Q. To describe my physical appearance, I would say that I am husky. It’s such a strange term. Do you know how it came about?
K.N., San Jose, Calif.
A. In all my searches for the origins of the term, this one seems the most straightforward and fascinating: The husky dog was bred specifically for its ruggedness and strength. Although originally called “uskimi” by North Canadian Indians, the word was mispronounced as “husky.” The term was first applied to the men who trapped in the north county. These men were tough, just like their dogs. Both man and dog were able to survive under grueling conditions. The term spread and, eventually, it was applied to any man of large stature.
Q. In the 1970s, Elizabeth Taylor and Richard Burton starred in a film about divorce. One part of the movie was from the woman’s viewpoint, and the other was from the man’s perspective. Do you have any idea what the name of this movie is?
H.G., Mansfield, Ohio
A. “Divorce His, Divorce Hers” was a made-for-TV movie released in February 1973. It is available on DVD.
Q. Growing up, the term “WILCO” was popular to mean “OK, I’ll do it.” I’m sure it was a radio term, but I’ve often wondered what it meant.
D.F., Chandler, Ariz.
A. “WILCO” is a radio term that means “will comply.”
Q. One of my favorite movies is “Back to the Future.” I read that a refrigerator was to play an important part in the movie. I’ve seen the movie several times, but I’ve never noticed a refrigerator. Why?
I.R.B., Camp Hill, Pa.
A. Originally, a refrigerator was to be the time machine in the 1985 film, starring Michael J. Fox and Christopher Lloyd. However, the director, Robert Zemeckis, fearing a rash of children locking themselves in refrigerators, changed the time machine to a DeLorean automobile. Personally, I’m glad he did.
Q. Is it true Milton Berle appeared in an ad for Buster Brown shoes as a child?
K.G., Dickson, Tenn.
A. It is. Berle started life as Milton Berlinger in 1908. His mother was described as a classic stage mother, and she pushed her son into show business. She entered Berle in a Charlie Chaplin contest at age 5, which led to him becoming a “Buster Brown Boy,” advertising a line of children’s shoes.

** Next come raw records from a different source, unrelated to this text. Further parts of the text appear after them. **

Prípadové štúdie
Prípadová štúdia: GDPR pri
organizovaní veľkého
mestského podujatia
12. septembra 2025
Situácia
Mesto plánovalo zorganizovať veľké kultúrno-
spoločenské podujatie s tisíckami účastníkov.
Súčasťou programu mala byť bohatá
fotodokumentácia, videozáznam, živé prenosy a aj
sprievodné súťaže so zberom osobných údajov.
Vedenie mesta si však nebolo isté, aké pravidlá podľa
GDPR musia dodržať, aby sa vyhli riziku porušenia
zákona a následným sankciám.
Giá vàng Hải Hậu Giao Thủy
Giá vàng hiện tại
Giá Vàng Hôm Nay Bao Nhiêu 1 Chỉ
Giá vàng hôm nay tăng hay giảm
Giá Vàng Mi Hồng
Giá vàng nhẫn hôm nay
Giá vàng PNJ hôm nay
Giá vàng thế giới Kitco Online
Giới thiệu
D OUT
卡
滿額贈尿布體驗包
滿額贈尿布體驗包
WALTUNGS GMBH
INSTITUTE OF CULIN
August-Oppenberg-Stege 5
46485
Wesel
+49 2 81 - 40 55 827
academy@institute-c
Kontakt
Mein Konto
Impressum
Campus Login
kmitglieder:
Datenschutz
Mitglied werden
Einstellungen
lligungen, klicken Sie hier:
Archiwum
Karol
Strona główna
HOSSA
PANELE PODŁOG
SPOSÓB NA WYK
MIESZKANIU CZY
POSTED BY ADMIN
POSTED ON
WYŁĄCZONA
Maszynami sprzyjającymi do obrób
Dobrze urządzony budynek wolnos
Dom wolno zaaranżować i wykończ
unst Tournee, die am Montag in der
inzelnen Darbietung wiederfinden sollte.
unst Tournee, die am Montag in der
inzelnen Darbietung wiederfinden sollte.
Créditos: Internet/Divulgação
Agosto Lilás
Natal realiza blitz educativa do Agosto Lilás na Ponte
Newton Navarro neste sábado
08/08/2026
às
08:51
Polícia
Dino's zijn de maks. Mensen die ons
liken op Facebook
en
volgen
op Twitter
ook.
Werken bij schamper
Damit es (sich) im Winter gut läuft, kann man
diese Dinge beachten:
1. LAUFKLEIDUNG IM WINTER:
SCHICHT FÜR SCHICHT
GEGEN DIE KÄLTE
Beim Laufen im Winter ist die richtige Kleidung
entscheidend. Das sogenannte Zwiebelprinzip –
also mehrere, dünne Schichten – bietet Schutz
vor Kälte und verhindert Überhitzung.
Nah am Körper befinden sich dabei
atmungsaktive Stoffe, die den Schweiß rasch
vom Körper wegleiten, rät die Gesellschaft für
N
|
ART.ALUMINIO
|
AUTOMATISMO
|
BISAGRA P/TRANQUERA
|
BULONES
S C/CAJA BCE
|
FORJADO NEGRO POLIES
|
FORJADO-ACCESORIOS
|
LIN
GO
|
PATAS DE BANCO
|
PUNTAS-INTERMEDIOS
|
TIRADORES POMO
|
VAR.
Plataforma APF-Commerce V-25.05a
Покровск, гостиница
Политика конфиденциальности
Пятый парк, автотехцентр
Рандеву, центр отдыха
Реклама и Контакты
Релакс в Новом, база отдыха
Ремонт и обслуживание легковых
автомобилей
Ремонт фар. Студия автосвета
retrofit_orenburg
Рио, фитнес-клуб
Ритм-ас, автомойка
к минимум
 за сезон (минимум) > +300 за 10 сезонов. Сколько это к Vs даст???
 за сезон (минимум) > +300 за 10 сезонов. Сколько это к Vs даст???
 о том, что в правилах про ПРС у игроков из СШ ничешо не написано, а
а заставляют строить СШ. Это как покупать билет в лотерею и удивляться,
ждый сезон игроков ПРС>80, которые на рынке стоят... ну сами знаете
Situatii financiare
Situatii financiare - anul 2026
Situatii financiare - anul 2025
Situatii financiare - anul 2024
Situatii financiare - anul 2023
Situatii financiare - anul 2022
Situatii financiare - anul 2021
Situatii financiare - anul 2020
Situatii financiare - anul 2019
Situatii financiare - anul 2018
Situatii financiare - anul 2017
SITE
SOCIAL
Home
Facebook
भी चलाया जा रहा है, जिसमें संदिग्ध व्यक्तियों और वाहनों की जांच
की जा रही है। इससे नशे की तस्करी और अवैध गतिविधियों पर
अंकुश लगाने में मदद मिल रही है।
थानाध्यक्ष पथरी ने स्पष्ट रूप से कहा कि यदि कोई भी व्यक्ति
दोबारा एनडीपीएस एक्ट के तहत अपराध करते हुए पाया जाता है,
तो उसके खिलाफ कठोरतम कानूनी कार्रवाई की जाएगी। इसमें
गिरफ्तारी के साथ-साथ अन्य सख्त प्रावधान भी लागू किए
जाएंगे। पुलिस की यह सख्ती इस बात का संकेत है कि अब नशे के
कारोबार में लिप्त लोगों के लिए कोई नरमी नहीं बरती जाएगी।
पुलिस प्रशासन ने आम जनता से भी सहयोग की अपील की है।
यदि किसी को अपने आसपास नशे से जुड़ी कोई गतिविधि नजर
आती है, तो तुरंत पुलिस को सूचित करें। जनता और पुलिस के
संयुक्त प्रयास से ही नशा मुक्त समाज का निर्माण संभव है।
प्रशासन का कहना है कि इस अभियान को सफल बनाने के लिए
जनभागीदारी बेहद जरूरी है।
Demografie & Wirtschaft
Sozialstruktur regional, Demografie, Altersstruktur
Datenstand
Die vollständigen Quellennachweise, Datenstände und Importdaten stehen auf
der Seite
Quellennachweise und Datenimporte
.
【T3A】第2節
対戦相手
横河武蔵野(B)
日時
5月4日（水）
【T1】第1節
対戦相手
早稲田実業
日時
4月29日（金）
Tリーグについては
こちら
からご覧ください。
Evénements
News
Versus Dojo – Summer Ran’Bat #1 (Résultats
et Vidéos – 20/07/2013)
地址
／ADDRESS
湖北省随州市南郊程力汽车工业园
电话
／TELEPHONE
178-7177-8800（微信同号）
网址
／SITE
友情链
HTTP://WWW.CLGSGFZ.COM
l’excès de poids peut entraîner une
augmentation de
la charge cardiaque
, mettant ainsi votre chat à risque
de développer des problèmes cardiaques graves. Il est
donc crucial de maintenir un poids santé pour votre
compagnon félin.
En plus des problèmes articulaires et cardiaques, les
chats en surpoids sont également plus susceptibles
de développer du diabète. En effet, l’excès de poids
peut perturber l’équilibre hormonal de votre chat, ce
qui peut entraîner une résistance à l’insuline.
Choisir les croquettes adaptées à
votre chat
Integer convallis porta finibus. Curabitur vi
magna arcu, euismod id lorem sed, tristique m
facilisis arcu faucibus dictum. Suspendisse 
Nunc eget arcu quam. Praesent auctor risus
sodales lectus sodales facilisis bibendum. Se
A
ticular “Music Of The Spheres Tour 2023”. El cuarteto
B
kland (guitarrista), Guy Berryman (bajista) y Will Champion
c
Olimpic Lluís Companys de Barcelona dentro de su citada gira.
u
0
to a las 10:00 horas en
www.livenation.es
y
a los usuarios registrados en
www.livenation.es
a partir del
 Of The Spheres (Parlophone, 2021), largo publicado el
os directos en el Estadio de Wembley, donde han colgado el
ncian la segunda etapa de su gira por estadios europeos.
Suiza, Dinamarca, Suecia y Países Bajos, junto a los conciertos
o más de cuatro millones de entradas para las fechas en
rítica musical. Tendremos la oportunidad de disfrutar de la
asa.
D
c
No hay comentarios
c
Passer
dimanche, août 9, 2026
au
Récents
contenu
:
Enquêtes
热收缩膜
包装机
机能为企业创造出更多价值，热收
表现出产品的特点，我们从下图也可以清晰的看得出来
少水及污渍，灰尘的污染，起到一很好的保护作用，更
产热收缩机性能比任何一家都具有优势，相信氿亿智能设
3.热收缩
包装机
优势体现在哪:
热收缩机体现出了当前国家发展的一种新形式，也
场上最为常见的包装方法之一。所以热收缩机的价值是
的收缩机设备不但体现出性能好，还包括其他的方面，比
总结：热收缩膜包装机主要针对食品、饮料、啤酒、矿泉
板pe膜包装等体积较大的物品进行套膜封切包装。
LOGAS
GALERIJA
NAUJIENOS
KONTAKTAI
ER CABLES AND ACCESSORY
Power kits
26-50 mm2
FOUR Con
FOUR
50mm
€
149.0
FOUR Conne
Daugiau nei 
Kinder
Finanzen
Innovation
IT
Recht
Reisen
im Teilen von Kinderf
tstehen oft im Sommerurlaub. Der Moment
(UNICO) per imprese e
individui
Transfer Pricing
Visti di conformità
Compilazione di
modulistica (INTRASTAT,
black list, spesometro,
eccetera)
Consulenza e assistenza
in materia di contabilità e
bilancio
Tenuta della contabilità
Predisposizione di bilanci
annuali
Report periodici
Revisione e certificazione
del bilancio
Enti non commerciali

Under the guidance of his mother, Berle pursued a career in entertainment. He became a star on stage, radio, the big screen and television. He was known as Mr. Television, Uncle Miltie, Mr. Entertainment and Mr. Show Business. He died in 2002.
Q. I have watched “The Lawrence Welk Show” for years. When did he pass away and at what age? What caused his death?
L.D.P., St. Peter, Minn.
A. Lawrence Welk died from pneumonia May 17, 1992. He was 89 years old.
Q. I served aboard the USS Dyess DD-880 from 1952 to 1956. It was built in Texas. Can you tell me its fate? I’ve heard several versions.
G.L., Brazoria, Texas
A. The USS Dyess was built in Orange, Texas, by the Consolidated Steel Corp. It was commissioned May 21, 1945, and decommissioned Jan. 27, 1981. A month later, it was stricken from the Naval Vessel Register. From there, the ship’s fate is sketchy. Some say it went to Greece in July 1981 and was used for spare parts. Others say the ship was scrapped in Brooklyn, and the spare parts were sent to Greece.
Visit the ship’s website at ussdyessdd-ddr880.com. You can learn the history of the Dyess, reunion dates and a lot more.